Shares of Aetna, the third-largest U.S. health insurer, closed down 3 percent on Friday after closing 12 percent higher on Thursday on reports of the deal. CVS Health was down 5.9 percent.
CVS Health has made an offer to acquire Aetna for more than $200 per share, or over $66 billion, making it the biggest deal of the year. [nL2N1N12JO]
“A potential combination would diversify CVS profit streams ahead of an Amazon entry and set the stage for a new healthcare-retail delivery model,” Morgan Stanley analysts wrote in a note.
Amazon.com Inc is planning to move into online prescription drug sales, multiple media reports have said, potentially posing an existential threat to brick-and-mortar pharmacies.
That possibility has hit shares of most drugstore operators on fears that the online retailer would leverage its vast ecommerce platform in prescription drug sales.
“We believe CVS does need to respond to the potential threat and strike a different path,” Cowen & Co analyst Charles Rhyee said in a note.
A deal would make CVS-Aetna a one-stop shop for customers’ health care needs – ranging from employer healthcare and government plans to managing benefits and running drug stores.
The vertical integration of retail pharmacy, PBM, and insurers fits with broader healthcare themes of expanded access, consumerism and cost reduction, Jefferies analysts said, adding that the deal chatter was not a complete surprise.
“It would address each company’s need for a fresh script.”
The deal between companies in two very concentrated industries will likely prompt concern about their rivals having an access to market, or foreclosure, two antitrust expert said.
But the deal will likely win approval from antitrust enforcers because the two companies are in different businesses along the same supply chain, or a vertical merger, other experts said.
“I don’t doubt that there will be a lot of people that will be concerned about such a huge deal,” said Andre Barlow of the law firm Doyle, Barlow and Mazard. “But articulating an antitrust theory (to stop it) is difficult.”

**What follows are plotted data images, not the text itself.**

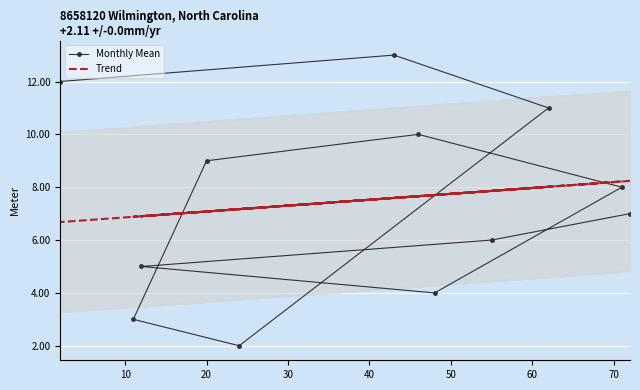

What is the difference between the Monthly Mean values at 50 and 30?

6.0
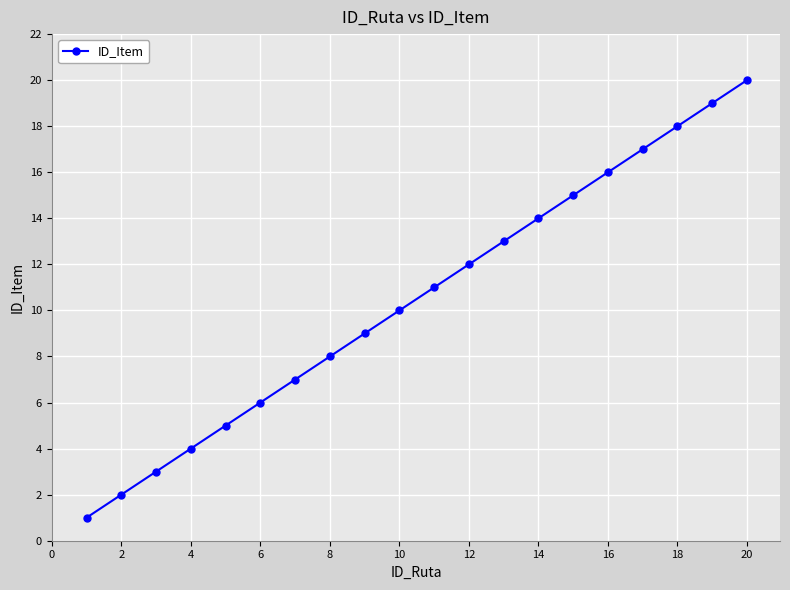

What is the difference between the second highest and minimum values?

18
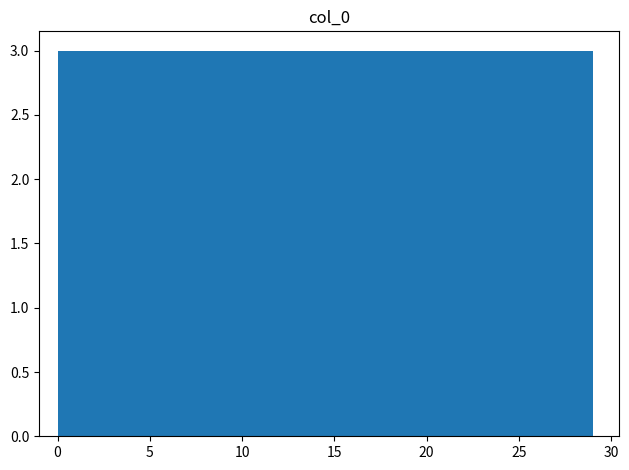

How tall is the bar that spans 14.5 to 17.4 on the x-axis? Neither the bar edges nor the heights are printed on the chart, so give them approximately, as read against the axes.

3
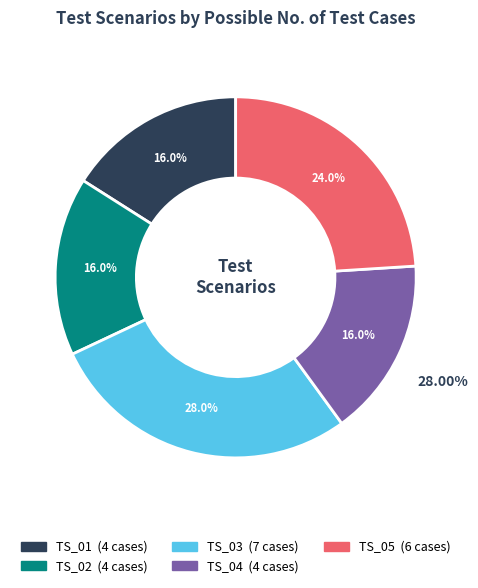

The TS_04 slice represents 2% of the pie. True or false?

False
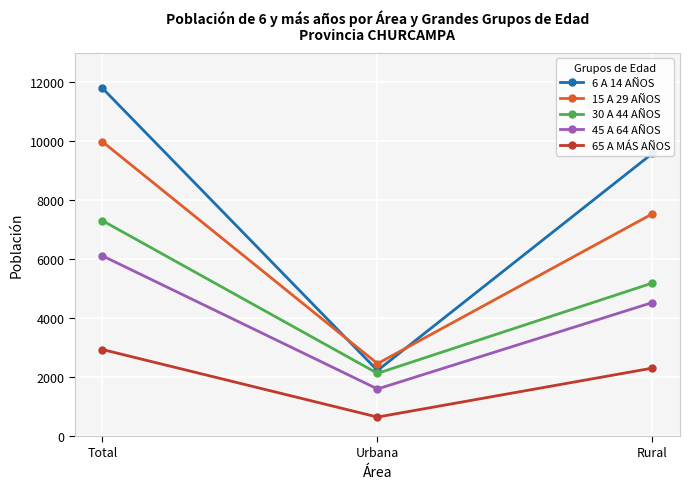

What is the label of the 1st point from the right?

Rural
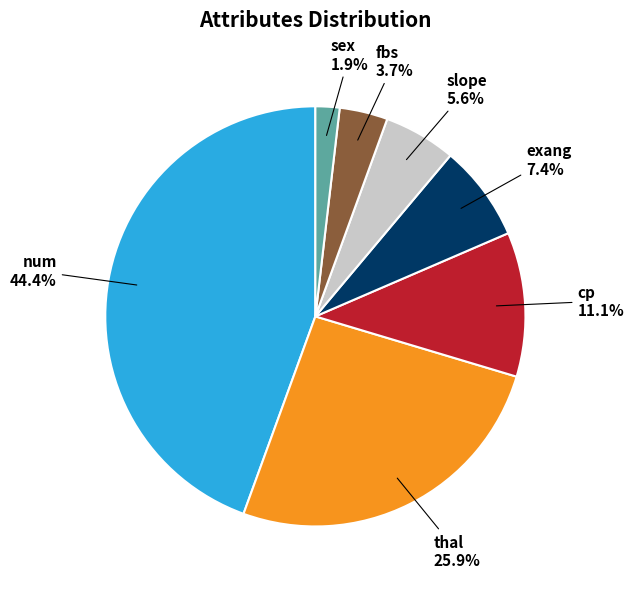

What is the largest slice in the pie chart?

num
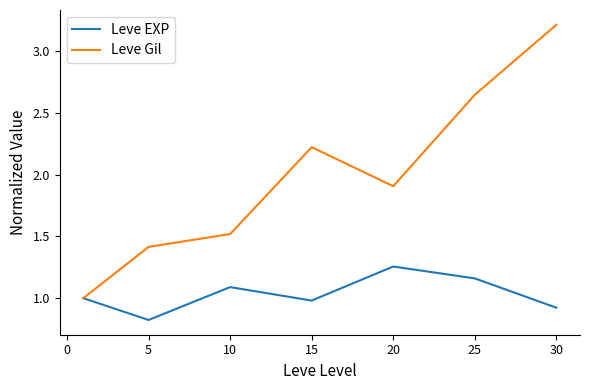

Which series has the largest total across all categories?

Leve Gil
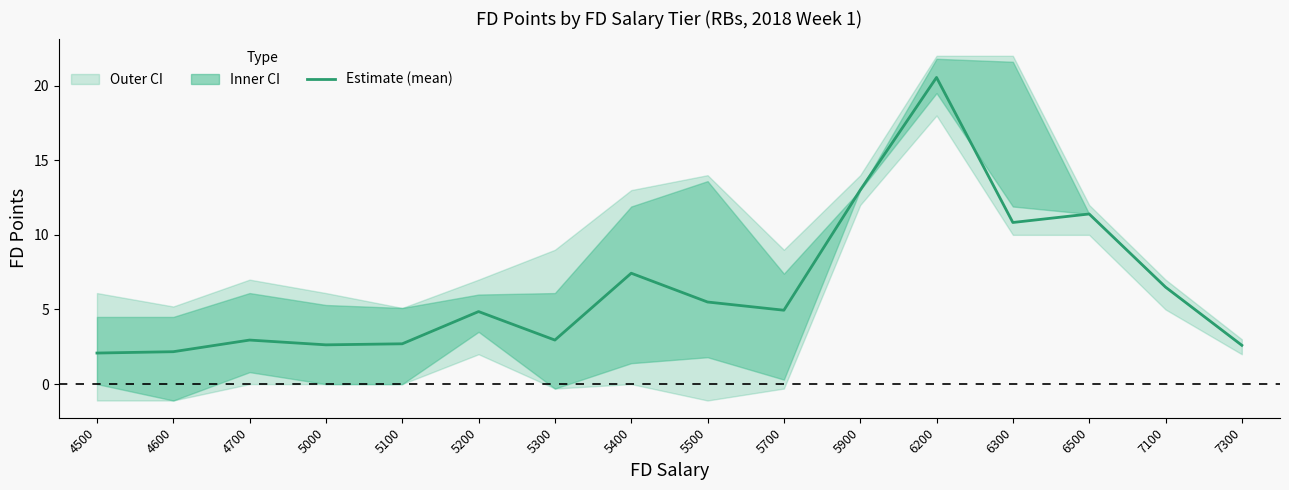

Reading right to left, extract all data points from this chart.

7300=2.6	7100=6.5	6500=11.4	6300=10.8	6200=20.6	5900=13.0	5700=5.0	5500=5.5	5400=7.4	5300=3.0	5200=4.9	5100=2.7	5000=2.6	4700=3.0	4600=2.2	4500=2.1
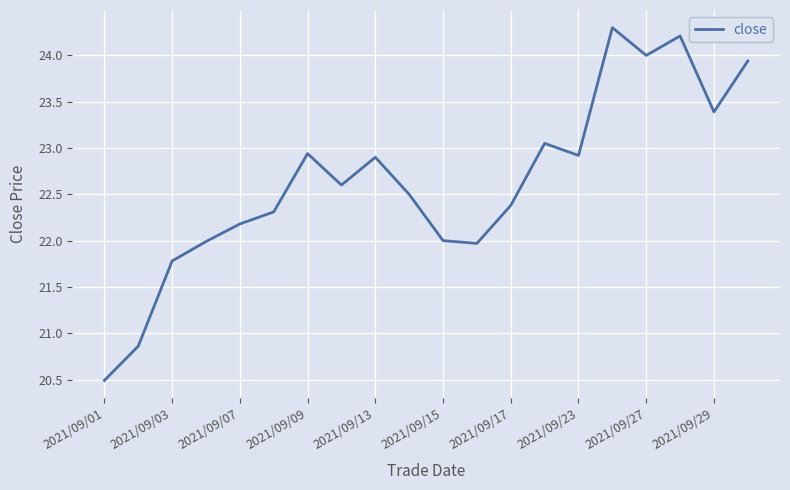

What is the difference between the maximum and minimum values?

3.8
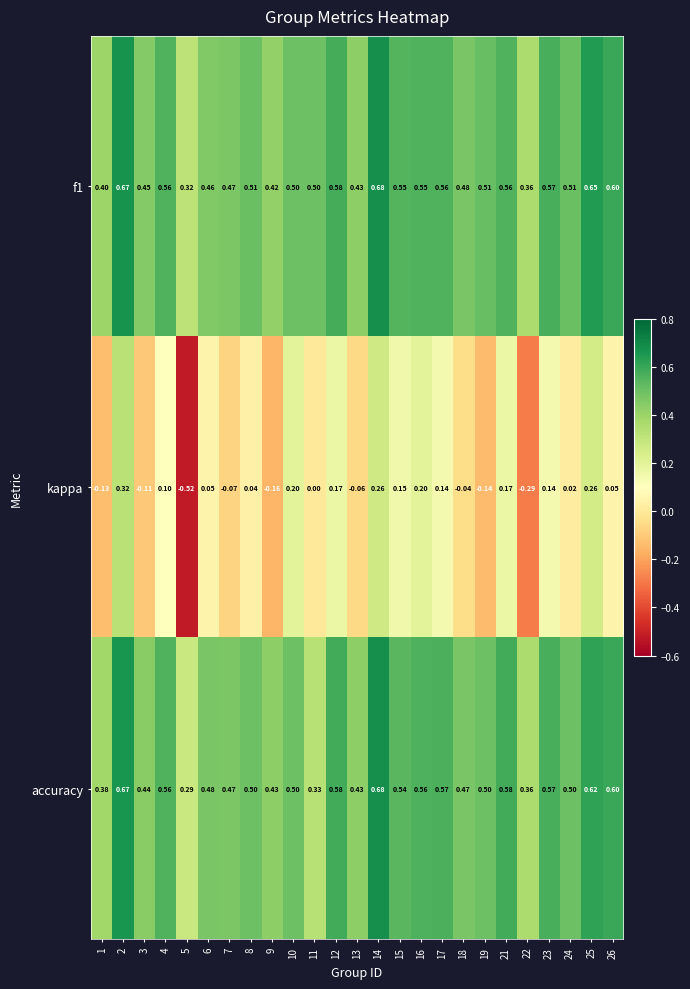

Which series has the largest range (max minus min)?

kappa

The two companies overlap in at least one area – providing Medicare Part D pharmacy prescription drug coverage. Analysts at Evercore ISI estimated that 23 percent of Aetna’s Part D clients were in counties where there may be antitrust concerns but these could likely be remedied through asset sales.

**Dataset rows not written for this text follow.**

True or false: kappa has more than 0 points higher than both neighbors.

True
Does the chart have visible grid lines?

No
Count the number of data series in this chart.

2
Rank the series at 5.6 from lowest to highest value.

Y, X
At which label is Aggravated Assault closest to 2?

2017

Some analysts said the deal could also trigger a wave of consolidation across the industry.
It could be a possible catalyst for higher health insurance sector valuation, BMO Capital Markets analyst Matt Bosch said, adding that WellCare Health Plans, Humana and Centene could be possible acquisition targets.
Aetna earlier this year scrapped plans to merge with rival Humana after antitrust enforcers said that the combination and a rival deal between Anthem Inc and Cigna Corp were anti-competitive.